• _Request_
Omitting all images, output the entries that follow exactly as written.

• _Data records_
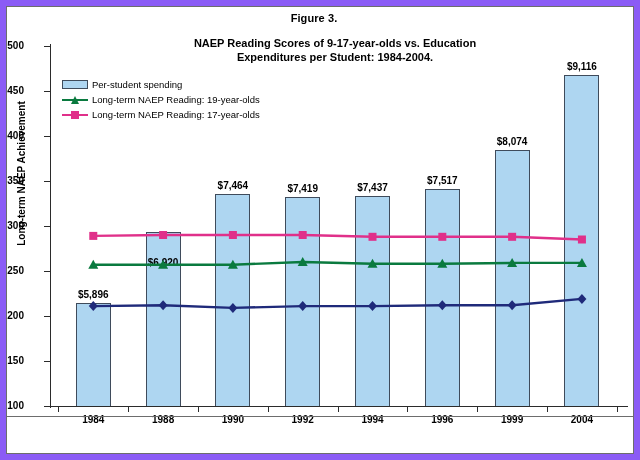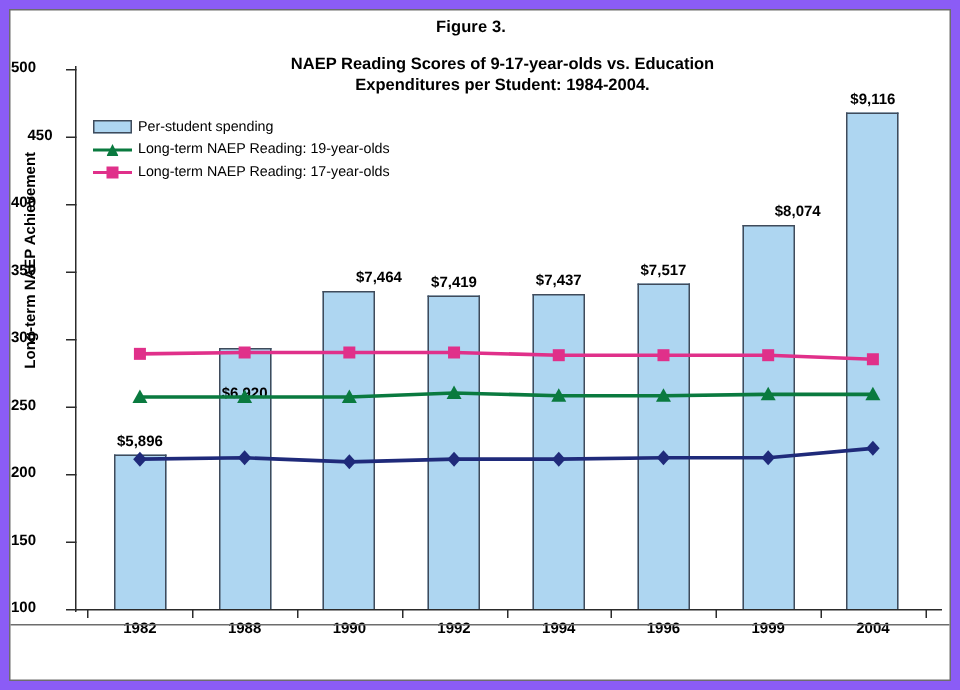--- a/index.html
+++ b/index.html
@@ -246,37 +246,37 @@
       <div class="ytick" style="top: 46px;"></div>
     </div>
   <div id="ylabels" class="ylabels">
       <div class="ylabel-item" style="top: 400px;">100</div>
       <div class="ylabel-item" style="top: 355px;">150</div>
       <div class="ylabel-item" style="top: 310px;">200</div>
       <div class="ylabel-item" style="top: 265px;">250</div>
       <div class="ylabel-item" style="top: 220px;">300</div>
       <div class="ylabel-item" style="top: 175px;">350</div>
       <div class="ylabel-item" style="top: 130px;">400</div>
-      <div class="ylabel-item" style="top: 85px; margin-left: 11px;">450</div>
+      <div class="ylabel-item" style="top: 85px;">450</div>
       <div class="ylabel-item" style="top: 40px;">500</div>
     </div>
 
   <div id="xticks">
       <div class="xtick" style="left: 58.3768px;"></div>
       <div class="xtick" style="left: 128.184px;"></div>
       <div class="xtick" style="left: 197.99px;"></div>
       <div class="xtick" style="left: 267.797px;"></div>
       <div class="xtick" style="left: 337.604px;"></div>
       <div class="xtick" style="left: 407.411px;"></div>
       <div class="xtick" style="left: 477.217px;"></div>
       <div class="xtick" style="left: 547.024px;"></div>
       <div class="xtick" style="left: 616.831px;"></div>
     </div>
   <div id="xlabels">
-      <div class="xlabel" style="left: 61.2802px;">1982</div>
+      <div class="xlabel" style="left: 61.2802px;">1984</div>
       <div class="xlabel" style="left: 131.087px;">1988</div>
       <div class="xlabel" style="left: 200.894px;">1990</div>
       <div class="xlabel" style="left: 270.7px;">1992</div>
       <div class="xlabel" style="left: 340.507px;">1994</div>
       <div class="xlabel" style="left: 410.314px;">1996</div>
       <div class="xlabel" style="left: 480.121px;">1999</div>
       <div class="xlabel" style="left: 549.928px;">2004</div>
     </div>
 
   <div id="bars">
@@ -285,25 +285,25 @@
       <div class="bar" style="left: 215.394px; top: 193.6px; width: 35px; height: 212.4px; background: rgb(174, 214, 241); border-color: rgb(63, 75, 91);"></div>
       <div class="bar" style="left: 285.2px; top: 197.2px; width: 35px; height: 208.8px; background: rgb(174, 214, 241); border-color: rgb(63, 75, 91);"></div>
       <div class="bar" style="left: 355.007px; top: 196.3px; width: 35px; height: 209.7px; background: rgb(174, 214, 241); border-color: rgb(63, 75, 91);"></div>
       <div class="bar" style="left: 424.814px; top: 189.1px; width: 35px; height: 216.9px; background: rgb(174, 214, 241); border-color: rgb(63, 75, 91);"></div>
       <div class="bar" style="left: 494.621px; top: 149.5px; width: 35px; height: 256.5px; background: rgb(174, 214, 241); border-color: rgb(63, 75, 91);"></div>
       <div class="bar" style="left: 564.428px; top: 74.8px; width: 35px; height: 331.2px; background: rgb(174, 214, 241); border-color: rgb(63, 75, 91);"></div>
     </div>
   <div id="barlabels">
       <div class="bar-label" style="left: 58.2802px; top: 288.5px;">$5,896</div>
       <div class="bar-label" style="left: 128.087px; top: 225px; margin-top: 32px;">$6,920</div>
-      <div class="bar-label" style="left: 197.894px; top: 179.6px; text-align: right;">$7,464</div>
+      <div class="bar-label" style="left: 197.894px; top: 179.6px;">$7,464</div>
       <div class="bar-label" style="left: 267.7px; top: 183.2px;">$7,419</div>
       <div class="bar-label" style="left: 337.507px; top: 182.3px;">$7,437</div>
       <div class="bar-label" style="left: 407.314px; top: 175.1px;">$7,517</div>
-      <div class="bar-label" style="left: 477.121px; top: 135.5px; text-align: right;">$8,074</div>
+      <div class="bar-label" style="left: 477.121px; top: 135.5px;">$8,074</div>
       <div class="bar-label" style="left: 546.928px; top: 60.8px;">$9,116</div>
     </div>
 
   <svg class="series-svg" id="series-svg" viewBox="0 0 640 460" xmlns="http://www.w3.org/2000/svg">
       <polyline points="93.28019323671498,306.1 163.08695652173915,305.2 232.8937198067633,307.90000000000003 302.7004830917875,306.1 372.5072463768116,306.1 442.31400966183577,305.2 512.1207729468599,305.2 581.9275362318841,298.9" fill="none" stroke="#1f2a7a" stroke-width="2.4"></polyline>
       <polygon points="93.28019323671498,301.1 97.78019323671498,306.1 93.28019323671498,311.1 88.78019323671498,306.1" fill="#1f2a7a"></polygon>
       <polygon points="163.08695652173915,300.2 167.58695652173915,305.2 163.08695652173915,310.2 158.58695652173915,305.2" fill="#1f2a7a"></polygon>
       <polygon points="232.8937198067633,302.90000000000003 237.3937198067633,307.90000000000003 232.8937198067633,312.90000000000003 228.3937198067633,307.90000000000003" fill="#1f2a7a"></polygon>
       <polygon points="302.7004830917875,301.1 307.2004830917875,306.1 302.7004830917875,311.1 298.2004830917875,306.1" fill="#1f2a7a"></polygon>
       <polygon points="372.5072463768116,301.1 377.0072463768116,306.1 372.5072463768116,311.1 368.0072463768116,306.1" fill="#1f2a7a"></polygon>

• _Exercise answer_
--- a/index.html
+++ b/index.html
@@ -246,37 +246,37 @@
       <div class="ytick" style="top: 46px;"></div>
     </div>
   <div id="ylabels" class="ylabels">
       <div class="ylabel-item" style="top: 400px;">100</div>
       <div class="ylabel-item" style="top: 355px;">150</div>
       <div class="ylabel-item" style="top: 310px;">200</div>
       <div class="ylabel-item" style="top: 265px;">250</div>
       <div class="ylabel-item" style="top: 220px;">300</div>
       <div class="ylabel-item" style="top: 175px;">350</div>
       <div class="ylabel-item" style="top: 130px;">400</div>
-      <div class="ylabel-item" style="top: 85px; margin-left: 11px;">450</div>
+      <div class="ylabel-item" style="top: 85px;">450</div>
       <div class="ylabel-item" style="top: 40px;">500</div>
     </div>
 
   <div id="xticks">
       <div class="xtick" style="left: 58.3768px;"></div>
       <div class="xtick" style="left: 128.184px;"></div>
       <div class="xtick" style="left: 197.99px;"></div>
       <div class="xtick" style="left: 267.797px;"></div>
       <div class="xtick" style="left: 337.604px;"></div>
       <div class="xtick" style="left: 407.411px;"></div>
       <div class="xtick" style="left: 477.217px;"></div>
       <div class="xtick" style="left: 547.024px;"></div>
       <div class="xtick" style="left: 616.831px;"></div>
     </div>
   <div id="xlabels">
-      <div class="xlabel" style="left: 61.2802px;">1982</div>
+      <div class="xlabel" style="left: 61.2802px;">1984</div>
       <div class="xlabel" style="left: 131.087px;">1988</div>
       <div class="xlabel" style="left: 200.894px;">1990</div>
       <div class="xlabel" style="left: 270.7px;">1992</div>
       <div class="xlabel" style="left: 340.507px;">1994</div>
       <div class="xlabel" style="left: 410.314px;">1996</div>
       <div class="xlabel" style="left: 480.121px;">1999</div>
       <div class="xlabel" style="left: 549.928px;">2004</div>
     </div>
 
   <div id="bars">
@@ -285,25 +285,25 @@
       <div class="bar" style="left: 215.394px; top: 193.6px; width: 35px; height: 212.4px; background: rgb(174, 214, 241); border-color: rgb(63, 75, 91);"></div>
       <div class="bar" style="left: 285.2px; top: 197.2px; width: 35px; height: 208.8px; background: rgb(174, 214, 241); border-color: rgb(63, 75, 91);"></div>
       <div class="bar" style="left: 355.007px; top: 196.3px; width: 35px; height: 209.7px; background: rgb(174, 214, 241); border-color: rgb(63, 75, 91);"></div>
       <div class="bar" style="left: 424.814px; top: 189.1px; width: 35px; height: 216.9px; background: rgb(174, 214, 241); border-color: rgb(63, 75, 91);"></div>
       <div class="bar" style="left: 494.621px; top: 149.5px; width: 35px; height: 256.5px; background: rgb(174, 214, 241); border-color: rgb(63, 75, 91);"></div>
       <div class="bar" style="left: 564.428px; top: 74.8px; width: 35px; height: 331.2px; background: rgb(174, 214, 241); border-color: rgb(63, 75, 91);"></div>
     </div>
   <div id="barlabels">
       <div class="bar-label" style="left: 58.2802px; top: 288.5px;">$5,896</div>
       <div class="bar-label" style="left: 128.087px; top: 225px; margin-top: 32px;">$6,920</div>
-      <div class="bar-label" style="left: 197.894px; top: 179.6px; text-align: right;">$7,464</div>
+      <div class="bar-label" style="left: 197.894px; top: 179.6px;">$7,464</div>
       <div class="bar-label" style="left: 267.7px; top: 183.2px;">$7,419</div>
       <div class="bar-label" style="left: 337.507px; top: 182.3px;">$7,437</div>
       <div class="bar-label" style="left: 407.314px; top: 175.1px;">$7,517</div>
-      <div class="bar-label" style="left: 477.121px; top: 135.5px; text-align: right;">$8,074</div>
+      <div class="bar-label" style="left: 477.121px; top: 135.5px;">$8,074</div>
       <div class="bar-label" style="left: 546.928px; top: 60.8px;">$9,116</div>
     </div>
 
   <svg class="series-svg" id="series-svg" viewBox="0 0 640 460" xmlns="http://www.w3.org/2000/svg">
       <polyline points="93.28019323671498,306.1 163.08695652173915,305.2 232.8937198067633,307.90000000000003 302.7004830917875,306.1 372.5072463768116,306.1 442.31400966183577,305.2 512.1207729468599,305.2 581.9275362318841,298.9" fill="none" stroke="#1f2a7a" stroke-width="2.4"></polyline>
       <polygon points="93.28019323671498,301.1 97.78019323671498,306.1 93.28019323671498,311.1 88.78019323671498,306.1" fill="#1f2a7a"></polygon>
       <polygon points="163.08695652173915,300.2 167.58695652173915,305.2 163.08695652173915,310.2 158.58695652173915,305.2" fill="#1f2a7a"></polygon>
       <polygon points="232.8937198067633,302.90000000000003 237.3937198067633,307.90000000000003 232.8937198067633,312.90000000000003 228.3937198067633,307.90000000000003" fill="#1f2a7a"></polygon>
       <polygon points="302.7004830917875,301.1 307.2004830917875,306.1 302.7004830917875,311.1 298.2004830917875,306.1" fill="#1f2a7a"></polygon>
       <polygon points="372.5072463768116,301.1 377.0072463768116,306.1 372.5072463768116,311.1 368.0072463768116,306.1" fill="#1f2a7a"></polygon>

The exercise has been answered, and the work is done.